* _Your objective_
One line at a time, check the entries below for the word "Resolução", and copy each line that has it.
Start of Stored data
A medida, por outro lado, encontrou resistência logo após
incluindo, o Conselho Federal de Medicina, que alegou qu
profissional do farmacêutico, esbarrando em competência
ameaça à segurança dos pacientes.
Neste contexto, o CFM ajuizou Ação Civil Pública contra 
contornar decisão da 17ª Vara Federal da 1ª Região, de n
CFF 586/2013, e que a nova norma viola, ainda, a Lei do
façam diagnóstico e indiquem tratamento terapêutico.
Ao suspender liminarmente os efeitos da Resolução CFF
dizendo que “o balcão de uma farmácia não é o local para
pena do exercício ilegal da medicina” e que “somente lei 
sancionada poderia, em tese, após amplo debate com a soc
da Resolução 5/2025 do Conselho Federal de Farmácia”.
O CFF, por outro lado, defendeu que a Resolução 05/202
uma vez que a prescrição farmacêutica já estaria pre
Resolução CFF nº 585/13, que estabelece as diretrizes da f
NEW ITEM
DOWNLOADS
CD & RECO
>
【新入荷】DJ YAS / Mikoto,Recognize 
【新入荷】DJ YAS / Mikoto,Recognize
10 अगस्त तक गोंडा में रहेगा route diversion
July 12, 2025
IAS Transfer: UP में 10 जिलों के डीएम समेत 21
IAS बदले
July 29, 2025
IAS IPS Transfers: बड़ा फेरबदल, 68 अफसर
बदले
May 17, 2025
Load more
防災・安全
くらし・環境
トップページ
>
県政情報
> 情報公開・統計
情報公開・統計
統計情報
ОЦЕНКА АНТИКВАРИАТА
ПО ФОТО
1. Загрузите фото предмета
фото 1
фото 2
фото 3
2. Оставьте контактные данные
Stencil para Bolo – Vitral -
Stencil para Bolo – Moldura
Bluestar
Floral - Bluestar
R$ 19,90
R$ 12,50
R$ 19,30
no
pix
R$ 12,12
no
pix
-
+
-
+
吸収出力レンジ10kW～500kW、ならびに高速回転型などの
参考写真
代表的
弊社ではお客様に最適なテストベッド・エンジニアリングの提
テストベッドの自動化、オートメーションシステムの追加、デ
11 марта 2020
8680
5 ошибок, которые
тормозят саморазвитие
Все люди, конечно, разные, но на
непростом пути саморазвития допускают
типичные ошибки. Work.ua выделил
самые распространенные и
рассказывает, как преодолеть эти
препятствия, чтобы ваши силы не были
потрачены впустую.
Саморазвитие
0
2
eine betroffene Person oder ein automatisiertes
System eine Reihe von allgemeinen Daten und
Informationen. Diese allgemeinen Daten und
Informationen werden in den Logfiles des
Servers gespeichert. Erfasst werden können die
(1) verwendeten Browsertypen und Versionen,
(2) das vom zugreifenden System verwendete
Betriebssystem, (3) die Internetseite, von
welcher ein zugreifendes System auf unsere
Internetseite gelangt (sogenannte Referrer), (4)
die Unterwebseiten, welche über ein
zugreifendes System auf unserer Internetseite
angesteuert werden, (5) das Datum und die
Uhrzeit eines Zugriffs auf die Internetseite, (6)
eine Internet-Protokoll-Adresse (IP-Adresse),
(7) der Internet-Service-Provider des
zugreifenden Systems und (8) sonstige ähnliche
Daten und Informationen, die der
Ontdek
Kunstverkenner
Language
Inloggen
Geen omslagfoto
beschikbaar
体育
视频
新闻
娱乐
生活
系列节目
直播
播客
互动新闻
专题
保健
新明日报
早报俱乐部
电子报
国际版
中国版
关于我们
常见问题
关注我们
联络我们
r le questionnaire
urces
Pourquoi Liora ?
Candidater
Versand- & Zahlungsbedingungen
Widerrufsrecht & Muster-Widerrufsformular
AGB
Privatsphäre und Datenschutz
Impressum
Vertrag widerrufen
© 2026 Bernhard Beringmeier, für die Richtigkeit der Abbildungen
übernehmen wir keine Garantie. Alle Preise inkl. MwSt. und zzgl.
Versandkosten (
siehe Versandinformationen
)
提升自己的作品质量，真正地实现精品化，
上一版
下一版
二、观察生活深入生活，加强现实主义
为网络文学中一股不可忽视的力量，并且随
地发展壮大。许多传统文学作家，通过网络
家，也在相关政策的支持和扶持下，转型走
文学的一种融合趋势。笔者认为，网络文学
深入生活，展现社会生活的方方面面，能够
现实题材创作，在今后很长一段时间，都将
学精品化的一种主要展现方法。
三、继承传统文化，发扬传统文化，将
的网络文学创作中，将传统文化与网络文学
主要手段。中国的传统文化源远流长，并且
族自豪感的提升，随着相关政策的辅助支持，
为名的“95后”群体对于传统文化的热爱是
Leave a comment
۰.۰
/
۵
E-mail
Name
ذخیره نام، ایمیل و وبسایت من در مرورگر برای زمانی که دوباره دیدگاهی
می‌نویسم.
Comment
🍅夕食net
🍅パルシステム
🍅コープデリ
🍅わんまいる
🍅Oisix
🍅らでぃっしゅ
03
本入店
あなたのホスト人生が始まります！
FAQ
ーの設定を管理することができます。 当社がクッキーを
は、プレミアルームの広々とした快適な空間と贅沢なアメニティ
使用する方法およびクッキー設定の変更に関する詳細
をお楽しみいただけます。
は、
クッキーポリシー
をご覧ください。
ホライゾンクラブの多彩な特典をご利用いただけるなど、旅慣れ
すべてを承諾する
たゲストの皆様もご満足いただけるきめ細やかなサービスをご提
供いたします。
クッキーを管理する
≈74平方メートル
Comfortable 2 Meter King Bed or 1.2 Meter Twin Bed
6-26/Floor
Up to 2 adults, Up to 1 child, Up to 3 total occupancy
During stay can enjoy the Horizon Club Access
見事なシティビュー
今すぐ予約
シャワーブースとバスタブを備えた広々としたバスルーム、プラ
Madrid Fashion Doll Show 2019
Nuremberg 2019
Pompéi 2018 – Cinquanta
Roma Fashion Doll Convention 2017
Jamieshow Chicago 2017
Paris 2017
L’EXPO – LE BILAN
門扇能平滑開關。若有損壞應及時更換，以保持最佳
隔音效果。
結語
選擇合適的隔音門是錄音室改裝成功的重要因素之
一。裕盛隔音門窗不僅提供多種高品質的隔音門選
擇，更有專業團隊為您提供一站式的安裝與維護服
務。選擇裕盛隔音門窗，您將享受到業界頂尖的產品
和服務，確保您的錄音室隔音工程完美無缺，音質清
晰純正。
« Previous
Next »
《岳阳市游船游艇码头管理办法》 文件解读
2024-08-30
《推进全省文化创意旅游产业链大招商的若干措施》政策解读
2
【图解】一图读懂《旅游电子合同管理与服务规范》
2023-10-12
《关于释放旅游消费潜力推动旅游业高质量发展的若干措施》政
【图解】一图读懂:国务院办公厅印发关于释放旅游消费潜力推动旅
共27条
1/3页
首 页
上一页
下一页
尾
End of Stored data
* _Answer for the task_
Ao suspender liminarmente os efeitos da Resolução CFF
da Resolução 5/2025 do Conselho Federal de Farmácia”.
O CFF, por outro lado, defendeu que a Resolução 05/202
Resolução CFF nº 585/13, que estabelece as diretrizes da f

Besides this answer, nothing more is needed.